Todo en la película está contemplado desde un prisma distorsionador, tratando de rehuir la solemnidad de lo discursivo –mediante el recurso deliberado a lo grotesco-. Es una opción que nace del convencimiento de Brian De Palma acerca de los materiales que le ofrecía la novela de Wolfe, cuya vena satírica de fina ironía se convierte aquí en los trazos gruesos de una caricatura colectiva que escapa al control del realizador. El aparatoso andamiaje pirotécnico-visual al que nos tiene acostumbrados el director, opera en La hoguera de las vanidades al servicio del exceso: desde la espectacular aparición del escritor, en ese largo travelling que le acompaña mientras se cambia de ropa, hasta la manera enfática con que De Palma filma todas las secuencias. La estética ampulosa y apariencia de la película, que se pretende “hiperrealista”, envuelve a unos personajes que pronto desvelan su condición de marionetas. Parece como si a De Palma sólo le interesaran de éstos los rasgos más externos, los comportamientos más excéntricos y descompensados, lo que, lo que conduce a un recital de esnobismos y gesticulaciones permanentes, a un encadenado de secuencias donde importa más su extravagancia que su esencia, donde el director se preocupa más por la estética de los comportamientos que por el sentido dramático.

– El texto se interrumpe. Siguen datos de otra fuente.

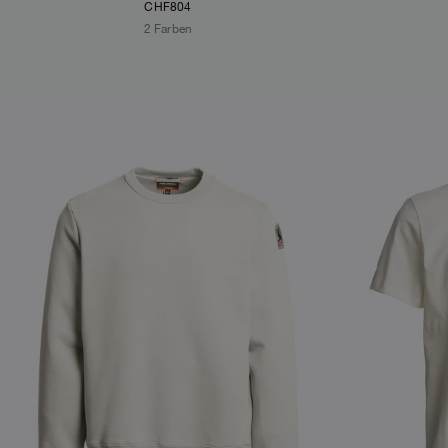
CHF804
2 Farben
NEW ARRIVALS
NEW ARRIVAL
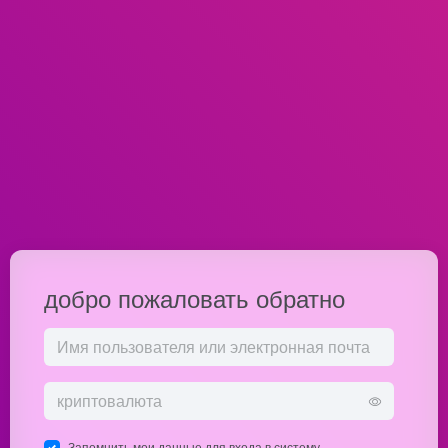
добро пожаловать обратно
Запомнить мои данные для входа в систему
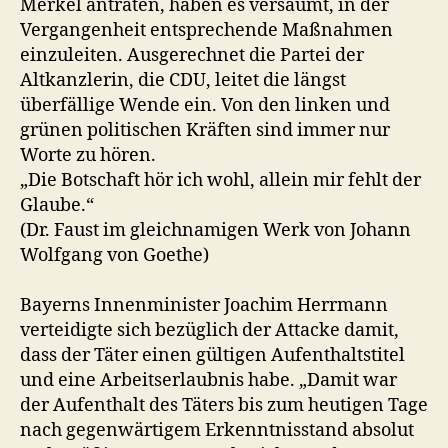
Merkel antraten, haben es versäumt, in der
Vergangenheit entsprechende Maßnahmen
einzuleiten. Ausgerechnet die Partei der
Altkanzlerin, die CDU, leitet die längst
überfällige Wende ein. Von den linken und
grünen politischen Kräften sind immer nur
Worte zu hören.
„Die Botschaft hör ich wohl, allein mir fehlt der
Glaube.“
(Dr. Faust im gleichnamigen Werk von Johann
Wolfgang von Goethe)
Bayerns Innenminister Joachim Herrmann
verteidigte sich bezüglich der Attacke damit,
dass der Täter einen gültigen Aufenthaltstitel
und eine Arbeitserlaubnis habe. „Damit war
der Aufenthalt des Täters bis zum heutigen Tage
nach gegenwärtigem Erkenntnisstand absolut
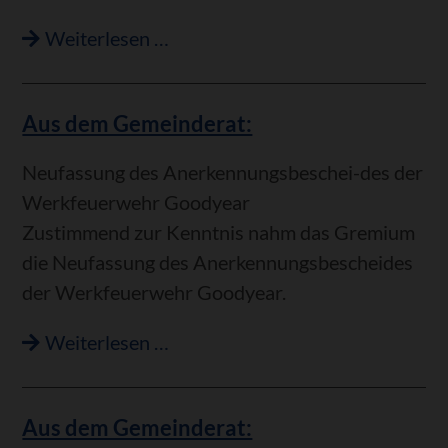
Aus
Weiterlesen …
dem
Gemeinderat:
Aus dem Gemeinderat:
Neufassung des Anerkennungsbeschei-des der
Werkfeuerwehr Goodyear
Zustimmend zur Kenntnis nahm das Gremium
die Neufassung des Anerkennungsbescheides
der Werkfeuerwehr Goodyear.
Aus
Weiterlesen …
dem
Gemeinderat:
Aus dem Gemeinderat:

Además, pronto se descubre que ésta es una película con mensaje como el que ofrece el juez en su discurso final. Brian De Palma no resiste la tentación de ‘adjetivar’ todo lo que su cámara registra, imponiendo por encima de cada secuencia un molesto rumor moralista y acusador cuya abierta formulación, a medio camino entre la comedia, la sátira, el apólogo moral y el melodrama, lo hace incapaz de alcanzar su propia coherencia.

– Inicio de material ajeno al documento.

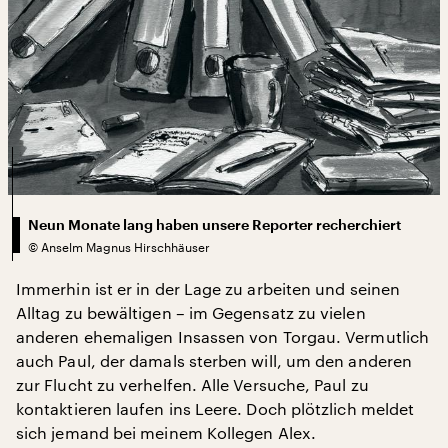
Neun Monate lang haben unsere Reporter recherchiert
©
Anselm Magnus Hirschhäuser
Immerhin ist er in der Lage zu arbeiten und seinen
Alltag zu bewältigen – im Gegensatz zu vielen
anderen ehemaligen Insassen von Torgau. Vermutlich
auch Paul, der damals sterben will, um den anderen
zur Flucht zu verhelfen. Alle Versuche, Paul zu
kontaktieren laufen ins Leere. Doch plötzlich meldet
sich jemand bei meinem Kollegen Alex.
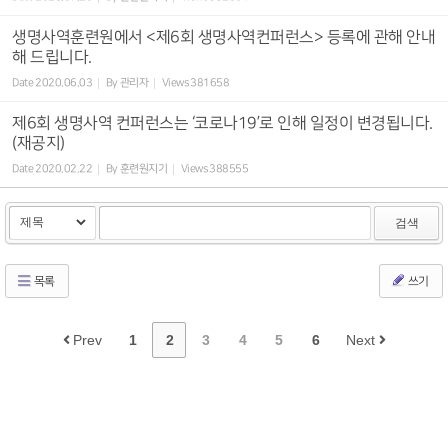
생명사역훈련원에서 <제6회 생명사역컨퍼런스> 등록에 관해 안내
해 드립니다.
Date
2020.06.03
By
관리자
Views
381658
제6회 생명사역 컨퍼런스는 ‘코로나19’로 인해 일정이 변경됩니다.
(재공지)
Date
2020.02.22
By
훈련원지기
Views
388555
검색
목록
쓰기
Prev
1
2
3
4
5
6
Next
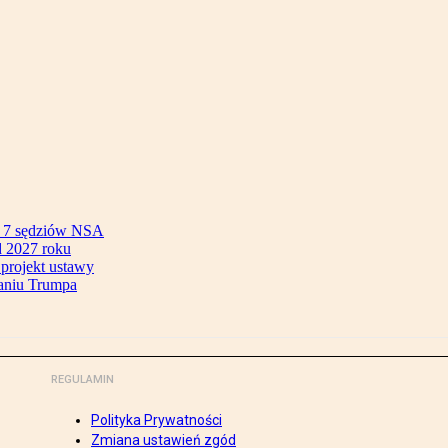
ok 7 sędziów NSA
 2027 roku
 projekt ustawy
aniu Trumpa
REGULAMIN
Polityka Prywatności
Zmiana ustawień zgód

En cuanto a su pretendida condición de espejo deformante que debiera reflejar la miseria y la falsedad de unas capas sociales instaladas en el lujo de las hipocresías y en lo confortable de las falsas apariencias, en la opulencia del dinero y en la arrogancia del poder, la película no hace sino acumular un ‘cliché’ encima de otro. El desfile de los lugares comunes, de tópicos ya suficientemente publicitados por todos los medios de comunicación, de referencias agradecidas y de fácil identificación por parte de los espectadores, es permanente: el arribismo oportunista de cierto tipo de periodismo, la fobia clasista del blanco, anglosajón y protestante hacia las minorías marginales, la lucha implacable por el éxito individual a cualquier precio. La filmografía de Brian De Palma, que se ha movido, siempre entre el mimetismo ecléctico, la mirada cómplice y su reconocimiento en la fuerza visual, ha dado un nuevo paso hacia la polémica al plantearse la adaptación de La hoguera de las vanidades. Recibida con hostilidad por la crítica estadounidense –la peor película de 1990– y situada en un extraño terreno de nadie, su película puede considerarse un experimento tan arriesgado como fallido.